TASK DETAILS: Copy the entries below word for word, from the start up to and including the line with "ceviche de poisson ? Continue de lire!".

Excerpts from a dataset
☆ ☆ ☆ ☆ ☆ ☆ ☆

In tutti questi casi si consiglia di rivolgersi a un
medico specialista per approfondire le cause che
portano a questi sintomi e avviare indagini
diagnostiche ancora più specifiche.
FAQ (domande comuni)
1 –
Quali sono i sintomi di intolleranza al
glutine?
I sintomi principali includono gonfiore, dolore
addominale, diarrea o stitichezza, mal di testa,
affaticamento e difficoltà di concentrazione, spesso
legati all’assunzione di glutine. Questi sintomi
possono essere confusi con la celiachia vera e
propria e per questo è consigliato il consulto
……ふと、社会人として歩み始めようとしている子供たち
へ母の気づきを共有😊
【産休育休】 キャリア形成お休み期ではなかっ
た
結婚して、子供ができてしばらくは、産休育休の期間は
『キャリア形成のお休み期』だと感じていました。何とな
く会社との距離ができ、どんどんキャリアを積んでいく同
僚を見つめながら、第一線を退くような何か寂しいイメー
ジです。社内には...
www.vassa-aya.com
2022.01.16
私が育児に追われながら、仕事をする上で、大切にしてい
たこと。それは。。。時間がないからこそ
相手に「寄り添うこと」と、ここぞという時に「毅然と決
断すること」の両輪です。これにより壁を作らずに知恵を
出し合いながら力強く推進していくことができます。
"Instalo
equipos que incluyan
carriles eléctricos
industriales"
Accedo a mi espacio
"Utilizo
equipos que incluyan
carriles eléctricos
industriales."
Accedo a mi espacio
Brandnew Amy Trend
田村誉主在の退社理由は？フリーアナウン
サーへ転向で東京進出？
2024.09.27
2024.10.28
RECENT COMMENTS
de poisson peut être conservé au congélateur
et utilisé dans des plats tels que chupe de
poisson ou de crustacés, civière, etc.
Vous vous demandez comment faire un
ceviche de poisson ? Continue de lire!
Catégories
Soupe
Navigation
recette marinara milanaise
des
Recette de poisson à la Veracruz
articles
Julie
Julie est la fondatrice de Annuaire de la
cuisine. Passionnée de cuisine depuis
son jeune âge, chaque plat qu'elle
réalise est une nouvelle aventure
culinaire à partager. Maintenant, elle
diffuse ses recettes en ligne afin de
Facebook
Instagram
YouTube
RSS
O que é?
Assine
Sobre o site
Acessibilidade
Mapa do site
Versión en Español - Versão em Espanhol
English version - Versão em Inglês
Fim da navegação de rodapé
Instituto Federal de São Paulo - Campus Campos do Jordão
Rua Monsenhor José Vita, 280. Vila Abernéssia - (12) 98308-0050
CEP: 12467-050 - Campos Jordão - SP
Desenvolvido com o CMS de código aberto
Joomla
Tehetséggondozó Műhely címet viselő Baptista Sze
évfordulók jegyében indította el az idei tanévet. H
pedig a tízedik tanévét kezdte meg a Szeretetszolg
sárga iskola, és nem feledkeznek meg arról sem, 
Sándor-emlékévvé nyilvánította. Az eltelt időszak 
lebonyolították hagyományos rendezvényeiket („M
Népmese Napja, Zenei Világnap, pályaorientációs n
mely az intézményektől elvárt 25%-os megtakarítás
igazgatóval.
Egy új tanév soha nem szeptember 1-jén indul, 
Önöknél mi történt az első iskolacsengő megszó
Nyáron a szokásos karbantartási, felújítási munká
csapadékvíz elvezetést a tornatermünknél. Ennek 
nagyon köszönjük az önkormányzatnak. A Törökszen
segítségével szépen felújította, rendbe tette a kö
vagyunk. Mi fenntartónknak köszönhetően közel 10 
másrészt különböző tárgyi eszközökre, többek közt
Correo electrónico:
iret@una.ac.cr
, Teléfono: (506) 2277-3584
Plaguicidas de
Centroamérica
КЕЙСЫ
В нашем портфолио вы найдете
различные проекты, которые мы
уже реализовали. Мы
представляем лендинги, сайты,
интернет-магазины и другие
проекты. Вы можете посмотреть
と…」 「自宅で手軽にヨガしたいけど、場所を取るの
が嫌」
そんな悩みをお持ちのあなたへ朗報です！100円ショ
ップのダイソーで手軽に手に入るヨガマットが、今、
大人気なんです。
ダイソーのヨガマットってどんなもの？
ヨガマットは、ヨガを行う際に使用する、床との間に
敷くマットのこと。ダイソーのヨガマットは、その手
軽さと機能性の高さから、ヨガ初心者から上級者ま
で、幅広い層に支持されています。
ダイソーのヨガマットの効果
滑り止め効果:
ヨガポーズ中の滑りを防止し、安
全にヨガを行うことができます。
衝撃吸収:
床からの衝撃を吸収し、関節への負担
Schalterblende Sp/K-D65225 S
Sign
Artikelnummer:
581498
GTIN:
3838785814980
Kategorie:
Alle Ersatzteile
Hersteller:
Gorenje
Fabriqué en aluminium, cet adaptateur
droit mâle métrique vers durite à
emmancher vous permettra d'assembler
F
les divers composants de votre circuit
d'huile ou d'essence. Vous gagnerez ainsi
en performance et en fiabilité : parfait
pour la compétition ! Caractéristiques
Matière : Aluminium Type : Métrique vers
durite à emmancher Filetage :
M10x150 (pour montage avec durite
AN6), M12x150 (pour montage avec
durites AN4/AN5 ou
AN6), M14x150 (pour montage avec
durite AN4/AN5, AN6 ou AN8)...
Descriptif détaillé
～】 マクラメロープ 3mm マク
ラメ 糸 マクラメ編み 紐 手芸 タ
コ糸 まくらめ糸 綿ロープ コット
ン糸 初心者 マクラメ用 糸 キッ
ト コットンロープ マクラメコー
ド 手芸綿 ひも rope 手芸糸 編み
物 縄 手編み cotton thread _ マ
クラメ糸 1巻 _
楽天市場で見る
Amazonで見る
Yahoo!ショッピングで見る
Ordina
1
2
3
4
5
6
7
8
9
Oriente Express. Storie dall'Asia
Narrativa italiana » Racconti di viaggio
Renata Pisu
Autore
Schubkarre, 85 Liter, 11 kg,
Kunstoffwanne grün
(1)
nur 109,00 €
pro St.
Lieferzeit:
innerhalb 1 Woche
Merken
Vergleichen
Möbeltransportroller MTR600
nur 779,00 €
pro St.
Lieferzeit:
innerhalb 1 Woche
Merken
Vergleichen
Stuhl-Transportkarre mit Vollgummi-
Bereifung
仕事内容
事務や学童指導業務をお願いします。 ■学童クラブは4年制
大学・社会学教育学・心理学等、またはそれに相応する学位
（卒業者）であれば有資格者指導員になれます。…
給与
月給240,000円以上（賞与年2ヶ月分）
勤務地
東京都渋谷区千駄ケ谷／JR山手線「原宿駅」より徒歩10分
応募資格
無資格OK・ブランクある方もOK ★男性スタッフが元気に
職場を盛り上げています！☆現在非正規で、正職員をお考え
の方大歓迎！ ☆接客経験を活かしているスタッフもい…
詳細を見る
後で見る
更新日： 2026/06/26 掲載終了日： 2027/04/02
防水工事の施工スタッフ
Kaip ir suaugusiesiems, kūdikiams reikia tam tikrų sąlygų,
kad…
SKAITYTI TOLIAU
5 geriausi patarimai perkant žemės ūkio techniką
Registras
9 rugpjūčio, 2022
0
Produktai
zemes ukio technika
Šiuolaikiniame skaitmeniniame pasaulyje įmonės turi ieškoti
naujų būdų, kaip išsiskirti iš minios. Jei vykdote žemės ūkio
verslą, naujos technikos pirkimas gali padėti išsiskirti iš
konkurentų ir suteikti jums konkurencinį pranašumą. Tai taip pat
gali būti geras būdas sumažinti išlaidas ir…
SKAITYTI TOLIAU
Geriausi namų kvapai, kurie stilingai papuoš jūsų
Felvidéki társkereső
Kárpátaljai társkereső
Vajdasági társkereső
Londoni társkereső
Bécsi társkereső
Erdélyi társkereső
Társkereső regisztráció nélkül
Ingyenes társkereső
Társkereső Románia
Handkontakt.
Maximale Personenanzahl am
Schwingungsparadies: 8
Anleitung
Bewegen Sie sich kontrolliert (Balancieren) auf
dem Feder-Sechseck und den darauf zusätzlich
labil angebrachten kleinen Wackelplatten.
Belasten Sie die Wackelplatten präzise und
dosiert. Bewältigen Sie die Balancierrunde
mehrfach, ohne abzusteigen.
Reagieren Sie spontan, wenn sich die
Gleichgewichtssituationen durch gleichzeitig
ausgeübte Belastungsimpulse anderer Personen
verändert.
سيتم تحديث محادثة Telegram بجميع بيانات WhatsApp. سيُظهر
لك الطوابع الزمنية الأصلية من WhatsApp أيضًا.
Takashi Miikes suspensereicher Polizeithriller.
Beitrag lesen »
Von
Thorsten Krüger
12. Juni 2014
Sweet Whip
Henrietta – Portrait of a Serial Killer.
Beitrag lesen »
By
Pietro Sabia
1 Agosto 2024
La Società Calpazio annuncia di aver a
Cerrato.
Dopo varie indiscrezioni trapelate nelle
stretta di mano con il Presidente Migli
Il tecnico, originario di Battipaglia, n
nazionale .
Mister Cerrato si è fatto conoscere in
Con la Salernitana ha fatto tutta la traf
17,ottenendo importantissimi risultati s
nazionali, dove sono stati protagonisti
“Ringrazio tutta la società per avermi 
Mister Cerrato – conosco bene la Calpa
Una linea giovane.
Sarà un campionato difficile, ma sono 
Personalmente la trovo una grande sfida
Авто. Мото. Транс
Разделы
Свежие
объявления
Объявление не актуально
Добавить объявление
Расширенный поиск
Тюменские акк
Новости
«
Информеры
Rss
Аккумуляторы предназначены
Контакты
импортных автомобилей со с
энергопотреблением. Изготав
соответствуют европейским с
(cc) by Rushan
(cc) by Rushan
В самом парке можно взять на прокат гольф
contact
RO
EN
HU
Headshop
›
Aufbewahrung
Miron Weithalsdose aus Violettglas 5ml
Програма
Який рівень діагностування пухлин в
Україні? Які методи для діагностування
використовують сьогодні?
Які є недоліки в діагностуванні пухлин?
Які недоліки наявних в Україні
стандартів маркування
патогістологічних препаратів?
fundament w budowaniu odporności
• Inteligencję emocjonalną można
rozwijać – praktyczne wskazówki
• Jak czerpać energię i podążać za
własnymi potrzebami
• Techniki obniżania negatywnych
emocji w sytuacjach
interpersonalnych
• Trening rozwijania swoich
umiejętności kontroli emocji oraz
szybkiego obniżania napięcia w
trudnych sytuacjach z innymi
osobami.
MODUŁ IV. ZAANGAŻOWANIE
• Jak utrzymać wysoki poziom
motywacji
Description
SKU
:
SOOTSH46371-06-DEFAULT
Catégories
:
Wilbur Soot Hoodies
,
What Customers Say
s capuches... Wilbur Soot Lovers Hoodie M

☆ ☆ ☆ ☆ ☆ ☆ ☆

SOLUTION TO THE EXERCISE:
In tutti questi casi si consiglia di rivolgersi a un
medico specialista per approfondire le cause che
portano a questi sintomi e avviare indagini
diagnostiche ancora più specifiche.
FAQ (domande comuni)
1 –
Quali sono i sintomi di intolleranza al
glutine?
I sintomi principali includono gonfiore, dolore
addominale, diarrea o stitichezza, mal di testa,
affaticamento e difficoltà di concentrazione, spesso
legati all’assunzione di glutine. Questi sintomi
possono essere confusi con la celiachia vera e
propria e per questo è consigliato il consulto
……ふと、社会人として歩み始めようとしている子供たち
へ母の気づきを共有😊
【産休育休】 キャリア形成お休み期ではなかっ
た
結婚して、子供ができてしばらくは、産休育休の期間は
『キャリア形成のお休み期』だと感じていました。何とな
く会社との距離ができ、どんどんキャリアを積んでいく同
僚を見つめながら、第一線を退くような何か寂しいイメー
ジです。社内には...
www.vassa-aya.com
2022.01.16
私が育児に追われながら、仕事をする上で、大切にしてい
たこと。それは。。。時間がないからこそ
相手に「寄り添うこと」と、ここぞという時に「毅然と決
断すること」の両輪です。これにより壁を作らずに知恵を
出し合いながら力強く推進していくことができます。
"Instalo
equipos que incluyan
carriles eléctricos
industriales"
Accedo a mi espacio
"Utilizo
equipos que incluyan
carriles eléctricos
industriales."
Accedo a mi espacio
Brandnew Amy Trend
田村誉主在の退社理由は？フリーアナウン
サーへ転向で東京進出？
2024.09.27
2024.10.28
RECENT COMMENTS
de poisson peut être conservé au congélateur
et utilisé dans des plats tels que chupe de
poisson ou de crustacés, civière, etc.
Vous vous demandez comment faire un
ceviche de poisson ? Continue de lire!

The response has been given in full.